----- MATERIAL TO PROCESS
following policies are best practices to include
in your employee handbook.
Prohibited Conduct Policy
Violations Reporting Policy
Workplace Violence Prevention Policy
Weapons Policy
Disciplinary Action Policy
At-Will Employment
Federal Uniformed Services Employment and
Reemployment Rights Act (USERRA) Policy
----------
----- MATERIAL TO PROCESS
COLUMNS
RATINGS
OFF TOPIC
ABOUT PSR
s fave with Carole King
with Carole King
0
----------
• **EXERCISE**
Lines that contain "Policy" should be pulled from the entries above and reported.

• **ANSWER TO THE EXERCISE**
Prohibited Conduct Policy
Violations Reporting Policy
Workplace Violence Prevention Policy
Weapons Policy
Disciplinary Action Policy
Reemployment Rights Act (USERRA) Policy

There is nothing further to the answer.